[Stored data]

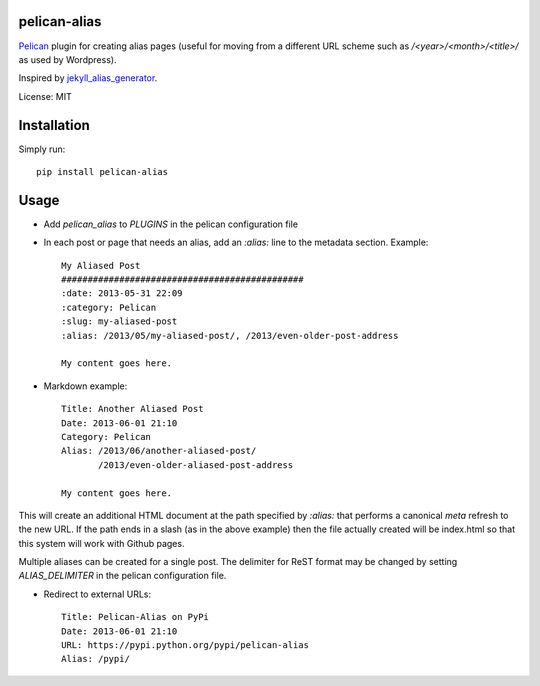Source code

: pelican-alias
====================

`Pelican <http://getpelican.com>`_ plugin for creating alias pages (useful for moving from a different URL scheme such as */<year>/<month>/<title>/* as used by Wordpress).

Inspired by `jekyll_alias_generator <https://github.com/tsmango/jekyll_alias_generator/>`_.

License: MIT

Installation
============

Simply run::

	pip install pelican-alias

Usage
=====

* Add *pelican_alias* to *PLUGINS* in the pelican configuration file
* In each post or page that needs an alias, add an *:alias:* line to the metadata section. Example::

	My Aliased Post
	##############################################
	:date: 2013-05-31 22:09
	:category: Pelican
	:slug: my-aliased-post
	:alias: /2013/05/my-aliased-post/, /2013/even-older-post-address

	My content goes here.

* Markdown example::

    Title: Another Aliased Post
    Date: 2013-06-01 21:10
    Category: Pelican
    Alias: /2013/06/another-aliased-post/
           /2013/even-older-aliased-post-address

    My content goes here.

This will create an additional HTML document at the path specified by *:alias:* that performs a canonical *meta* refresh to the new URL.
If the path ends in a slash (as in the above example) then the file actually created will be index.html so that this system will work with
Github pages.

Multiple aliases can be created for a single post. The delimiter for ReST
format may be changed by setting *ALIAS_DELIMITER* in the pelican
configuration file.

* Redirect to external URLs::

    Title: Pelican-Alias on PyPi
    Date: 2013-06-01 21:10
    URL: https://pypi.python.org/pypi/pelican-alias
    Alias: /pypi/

▸ WORK INSTRUCTIONS
Only the text of the entries above, transcribed exactly, should be given; leave out pictures.

▸ ANSWER TO THIS PROBLEM
Source code

: pelican-alias
====================

`Pelican <http://getpelican.com>`_ plugin for creating alias pages (useful for moving from a different URL scheme such as */<year>/<month>/<title>/* as used by Wordpress).

Inspired by `jekyll_alias_generator <https://github.com/tsmango/jekyll_alias_generator/>`_.

License: MIT

Installation
============

Simply run::

	pip install pelican-alias

Usage
=====

* Add *pelican_alias* to *PLUGINS* in the pelican configuration file
* In each post or page that needs an alias, add an *:alias:* line to the metadata section. Example::

	My Aliased Post
	##############################################
	:date: 2013-05-31 22:09
	:category: Pelican
	:slug: my-aliased-post
	:alias: /2013/05/my-aliased-post/, /2013/even-older-post-address

	My content goes here.

* Markdown example::

    Title: Another Aliased Post
    Date: 2013-06-01 21:10
    Category: Pelican
    Alias: /2013/06/another-aliased-post/
           /2013/even-older-aliased-post-address

    My content goes here.

This will create an additional HTML document at the path specified by *:alias:* that performs a canonical *meta* refresh to the new URL.
If the path ends in a slash (as in the above example) then the file actually created will be index.html so that this system will work with
Github pages.

Multiple aliases can be created for a single post. The delimiter for ReST
format may be changed by setting *ALIAS_DELIMITER* in the pelican
configuration file.

* Redirect to external URLs::

    Title: Pelican-Alias on PyPi
    Date: 2013-06-01 21:10
    URL: https://pypi.python.org/pypi/pelican-alias
    Alias: /pypi/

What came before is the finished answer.